If you use Amazon Cognito for user management, you can add an authenticate-cognito action to your rules. This offloads authentication to Cognito, which handles login pages, password resets, multi-factor authentication, and more. Your microservices never see unauthenticated requests — they receive authenticated ones with user information in headers.
Similarly, OIDC authentication lets you integrate with third-party identity providers, enabling scenarios like “log in with GitHub” or connecting to your organization’s Okta instance.
After authentication, you can layer authorization on top of ALB rules. For example:
- Rule 1: Path is
/admin/*AND the user’s Cognito group is “admins” (passed via header from your service) → admin-service - Rule 2: Path is
/user/*→ user-service
Actually, the Cognito group membership isn’t automatically passed as a header — that’s something your service would need to extract from the JWT token.
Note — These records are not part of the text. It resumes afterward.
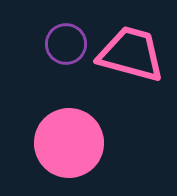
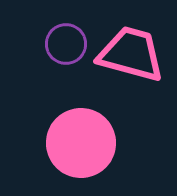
pink circle: moved 12 px right
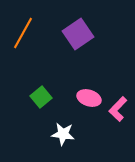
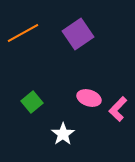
orange line: rotated 32 degrees clockwise
green square: moved 9 px left, 5 px down
white star: rotated 30 degrees clockwise
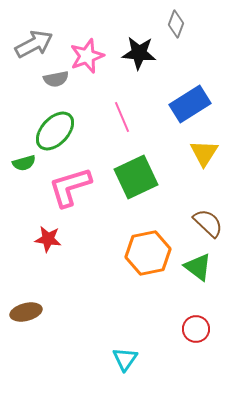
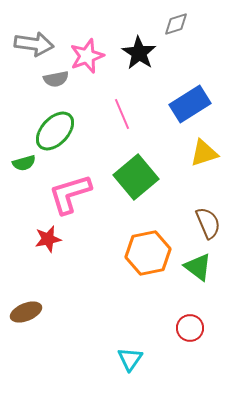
gray diamond: rotated 52 degrees clockwise
gray arrow: rotated 36 degrees clockwise
black star: rotated 28 degrees clockwise
pink line: moved 3 px up
yellow triangle: rotated 40 degrees clockwise
green square: rotated 15 degrees counterclockwise
pink L-shape: moved 7 px down
brown semicircle: rotated 24 degrees clockwise
red star: rotated 20 degrees counterclockwise
brown ellipse: rotated 8 degrees counterclockwise
red circle: moved 6 px left, 1 px up
cyan triangle: moved 5 px right
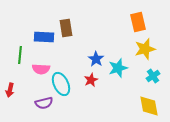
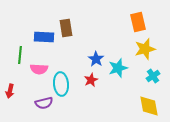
pink semicircle: moved 2 px left
cyan ellipse: rotated 20 degrees clockwise
red arrow: moved 1 px down
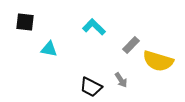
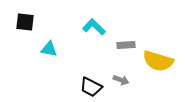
gray rectangle: moved 5 px left; rotated 42 degrees clockwise
gray arrow: rotated 35 degrees counterclockwise
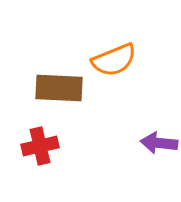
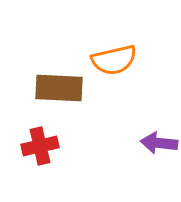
orange semicircle: rotated 9 degrees clockwise
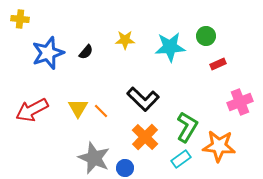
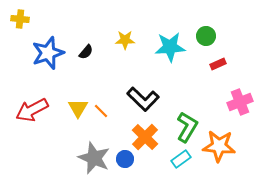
blue circle: moved 9 px up
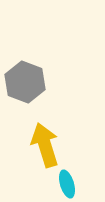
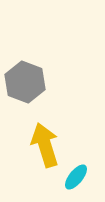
cyan ellipse: moved 9 px right, 7 px up; rotated 56 degrees clockwise
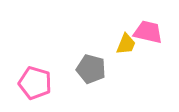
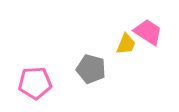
pink trapezoid: rotated 20 degrees clockwise
pink pentagon: rotated 20 degrees counterclockwise
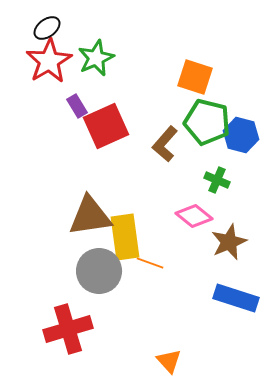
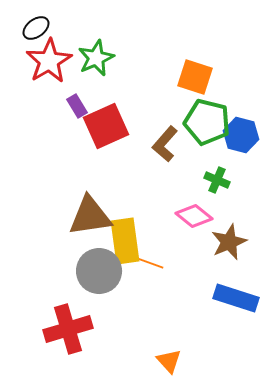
black ellipse: moved 11 px left
yellow rectangle: moved 4 px down
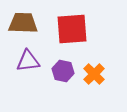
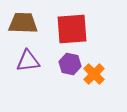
purple hexagon: moved 7 px right, 7 px up
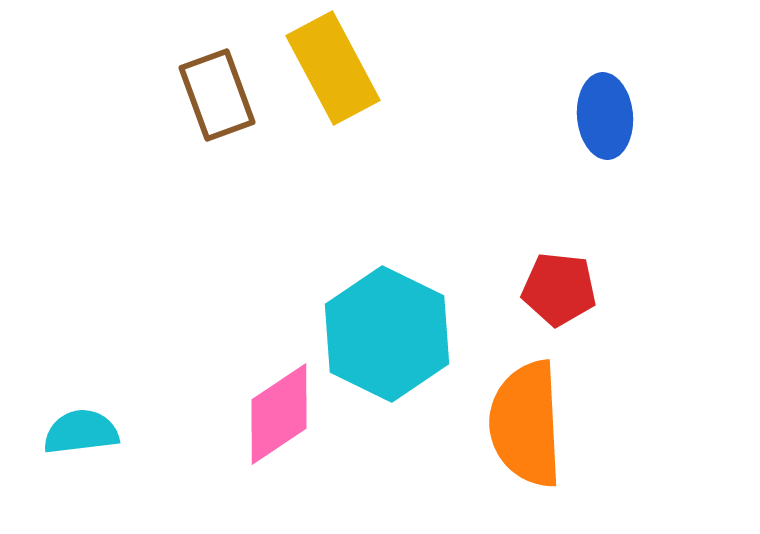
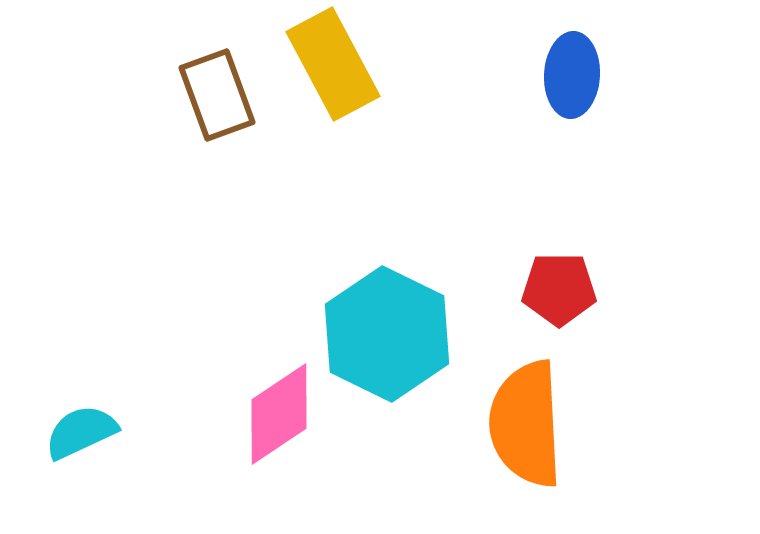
yellow rectangle: moved 4 px up
blue ellipse: moved 33 px left, 41 px up; rotated 8 degrees clockwise
red pentagon: rotated 6 degrees counterclockwise
cyan semicircle: rotated 18 degrees counterclockwise
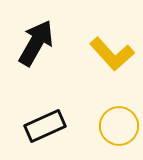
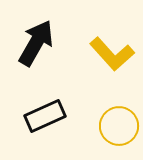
black rectangle: moved 10 px up
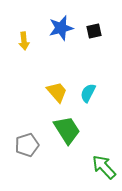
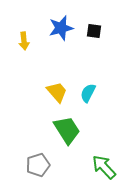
black square: rotated 21 degrees clockwise
gray pentagon: moved 11 px right, 20 px down
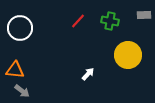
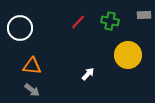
red line: moved 1 px down
orange triangle: moved 17 px right, 4 px up
gray arrow: moved 10 px right, 1 px up
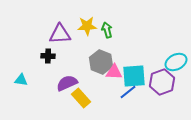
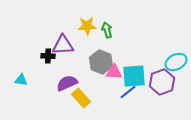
purple triangle: moved 3 px right, 11 px down
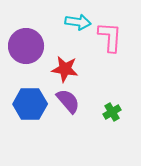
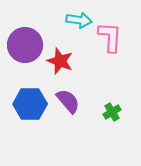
cyan arrow: moved 1 px right, 2 px up
purple circle: moved 1 px left, 1 px up
red star: moved 5 px left, 8 px up; rotated 12 degrees clockwise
But the point is that you can combine authentication (managed by ALB/Cognito) with authorization logic (in your services or via more sophisticated routing).
Bringing It All Together#
ALB listener rules are your primary tool for intelligent traffic routing in a microservices architecture. By combining path-based routing, host-based routing, and conditional logic, you can direct traffic from a single entry point to dozens of backend services with precise control.
The key to mastering ALB rules is understanding the priority order, the AND logic for combining conditions, and the flexibility of action types. Start with the basics — simple path-based routing — and gradually add complexity as your architecture grows. Remember that the default rule is your safety net; make sure it’s always defined and routes traffic somewhere sensible.
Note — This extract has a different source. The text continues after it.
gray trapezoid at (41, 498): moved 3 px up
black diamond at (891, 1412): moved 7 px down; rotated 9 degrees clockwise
When you’re designing your rule set, think from the request’s perspective. Each incoming request travels down the priority list until it finds a matching rule. The order matters, conditions must all be true, and the first match wins. With this mental model, you can design routing logic that’s both powerful and understandable for your team.
In production environments, take advantage of access logs to monitor traffic patterns and validate that rules are behaving as expected. Use Infrastructure as Code to version-control your rules, making changes traceable and reproducible. And remember that while ALB rules are fast and flexible, they’re not a substitute for proper application design — your services should still be resilient, well-tested, and able to handle their intended load.